I’ve had a cluster running Rocks 6.2 (Sidewinder) for a few months and it has been working well. I recently had a request to add a new user, so I created the account with a minimal useradd command specifying only the comment, the uid, the group and the username, then I ran the ‘rocks sync users’ command which copies various files, including /etc/passwd to the nodes and restarts some daemons.

A few hours later the user got back to me to say his jobs were queued, but not running. So I used the checkjob command to what the problem was, and found that his uid was unknown on the node.
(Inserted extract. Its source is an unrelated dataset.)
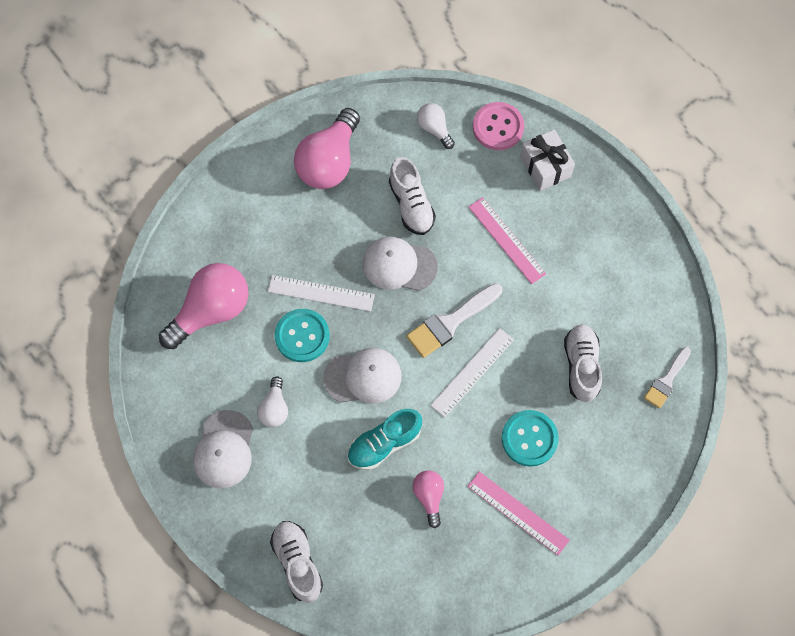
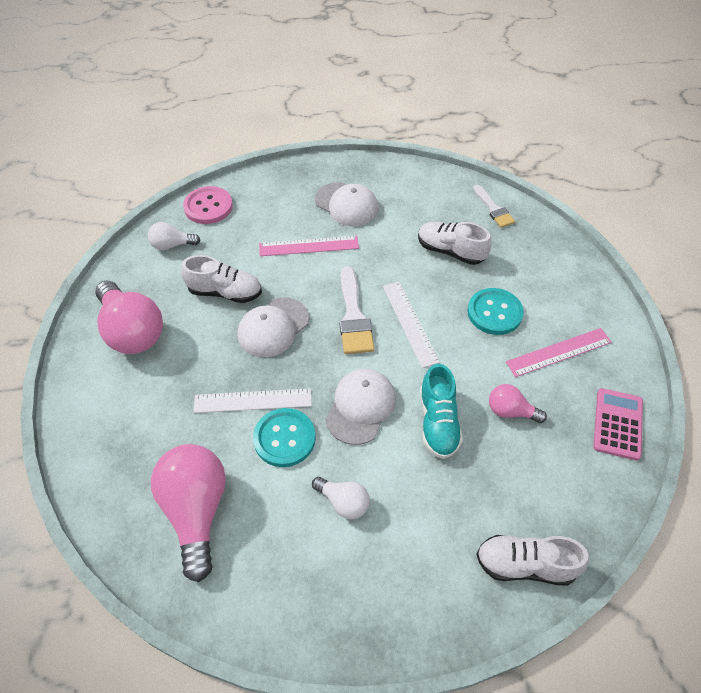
camera: 60 degrees left, 15 degrees down
white cap [193,410,253,488] -> white cap moved to [315,182,378,226]
white ruler [268,275,375,312] -> white ruler turned 45 degrees clockwise [194,388,312,413]
white gift [520,129,575,191] -> none
none -> pink calculator [593,388,643,460]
Indeed looking at the password file on the node, I saw that his account was not there. So I rebooted the node, and ran rocks sync users again, with no joy. So I set the node to rebuild on boot and rebooted it, and it came up with no user accounts at all.

There were errors like this in the log:

Jul 27 17:39:43 compute-0-8 411-alert-handler[13333]: Error: http://10.1.1.1:372/411.d/etc.auto..masterupdating Could not get file ‘http://10.1.1.1:372/411.d/etc.auto..master’: 400 Bad

The nodes get the password files amongst other things from the head node using the 411 service. So running the command below on the node should get all the files.

411get –all

however all I got was

Error: Could not get file ‘http://10.1.1.1:372/411.d//’: 400 Bad

I could ssh to a node and use wget to get the files successfully which caused me more confusion.

I had updated the head node recently, and this turned out to be my problem. I asked on the Rocks mailing list, and the answer I got was:

The latest CentOS 6 httpd update breaks 411.  To fix, add this to the
end of /etc/httpd/conf/httpd.conf and reload httpd:

HttpProtocolOptions Unsafe

So I did that, and now rocks sync users is working again. The version of http which caused the problem was httpd-2.2.15-60.el6.centos.4.x86_64

I’m putting this here in case anyone else gets hit by this.